§ EXCERPTED PASSAGE:
·····
But the reason this challenge seemed particularly daunting was because the service would likely receive hundreds or even thousands of bits of analytics information coming in each second during peak load.

I had never designed a system that operated under that type of environment.

Mvsic Architecture

I had learned a few lessons in scalability when my blog had made it to the front page of HN for a few hours, but that was expensive and resulted in lots of downtime.

If this was going to be a serious service that paying clients were relying on, I had to do much better.

“Log Now, Process Later”

At HubSpot, the analytics team has built an incredibly robust analytics pipeline that aggregates information from all of our 7000+ customers’ websites. I talked to a few engineers who work on the system to see how it was built.

At a high level, we log every analytics request immediately into a log file. Then, there are separate processes that constantly chew through the log files, pulling out the data and saving it into our analytics database.

This ensures that we never lose any data – if something goes wrong with the processors or they get overwhelmed with a sudden burst of traffic, we keep on logging and simply spin up some new processors to chew through the logs faster and get everything up to date. Data is never lost because of a bug.

This separates the serving of our customers’ websites from the actual tracking of that traffic. This allows us to serve the sites as soon as possible, and then process the analytics data asynchronously, so that visitors aren’t waiting for our analytics system before they can see the page.

Do as little as possible to serve the page, and do the rest asynchronously.
·····
§ MATERIAL PROVIDED:
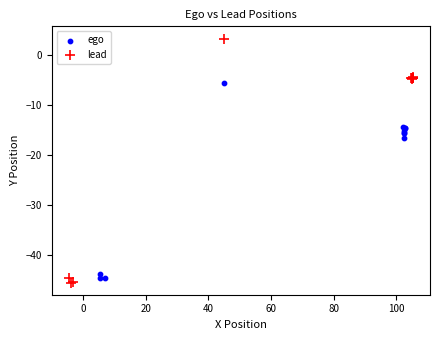

Which series reaches the maximum Y coordinate?

lead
·····
§ DIRECTIONS:
a – Repeat the passage on analytics logging from "At HubSpot, the" to "our analytics database.", substituting "developers" for "engineers".
b – According to the passage on analytics logging, how many customers' websites does the HubSpot analytics pipeline aggregate information from?

§ SOLVED PROBLEMS:
a –
At HubSpot, the analytics team has built an incredibly robust analytics pipeline that aggregates information from all of our 7000+ customers’ websites. I talked to a few developers who work on the system to see how it was built.

At a high level, we log every analytics request immediately into a log file. Then, there are separate processes that constantly chew through the log files, pulling out the data and saving it into our analytics database.

b – 7000+ customers' websites.